Keywords: Domain ontology; Enterprise information architectures; Ontological categories; REA accounting model
1. Introduction
According to John Sowa, “A choice of ontological categories is the first step in designing a database, a knowledge base, or an object-oriented system.” (1999, p.51). For a business corporation, those categories must reflect the business concepts and rules, the entrepreneurial logic, and the accounting conventions of both the enterprise itself and those interconnected organizations that deal with that corporation. Such ontological categorization and examination is the purpose of this paper wherein we analyze and develop the REA model of McCarthy (1982) as a domain ontology (Guarino, 1998) for business enterprises. Since its initial conceptualization as a very specific and well developed theory of representation for enterprise economic phenomena, the REA model has been extended multiple ways for both industrial and educational use, and many scholars consider it a more solid foundation for the enterprise information systems of the future than the traditional double-entry framework it attempts to supplant (Walker and Denna, 1997; Andros et al., 1992; Cherrington et al., 1993). After REA components are introduced and explained here, they will be subjected to ontological analysis using the recently developed classification ideas and concepts of John Sowa (1999). Results of this analysis will then be used to speculate on future research work needed with the refinement of REA components into a more complete enterprise ontology.
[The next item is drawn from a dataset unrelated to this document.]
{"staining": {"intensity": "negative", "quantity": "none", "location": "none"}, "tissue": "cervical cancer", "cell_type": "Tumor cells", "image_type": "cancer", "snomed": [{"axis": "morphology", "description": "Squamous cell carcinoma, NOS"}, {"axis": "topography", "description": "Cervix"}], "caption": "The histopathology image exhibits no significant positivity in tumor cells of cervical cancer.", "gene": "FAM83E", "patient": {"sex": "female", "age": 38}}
The remainder of this paper is organized as follows. The second section summarizes the components of the basic REA model and some of its extensions, both within its original accountability infrastructure and from the perspective of a policy infrastructure. The third section of the paper is devoted initially to an enumeration of the ontological categories of John Sowa. This exposition is followed by an ontological analysis of REA components within the Sowa conceptualizations. The paper concludes with summary analysis and a listing of future directions.
2. The REA model: an accountability and policy infrastructure for business enterprises
2.1. The basic REA model
The REA accounting model was first published in 1982 by McCarthy. During the 1990s, its basic structural features have been expanded a number of times, primarily in work performed by Geerts and McCarthy (1992; 1994; 1997a; 1997b; 1999; 2000a; 2000b). The generalized REA model was actually built on more specific earlier work done by McCarthy on adapting accounting systems to more semantically-oriented environments (McCarthy, 1979; 1982).
The basic REA framework is shown in Entity-Relationship format (Chen, 1976; Batini et al., 1992) in Figure 1. A strongly-typed narrative description of this model’s underlying contentions would be couched as follows.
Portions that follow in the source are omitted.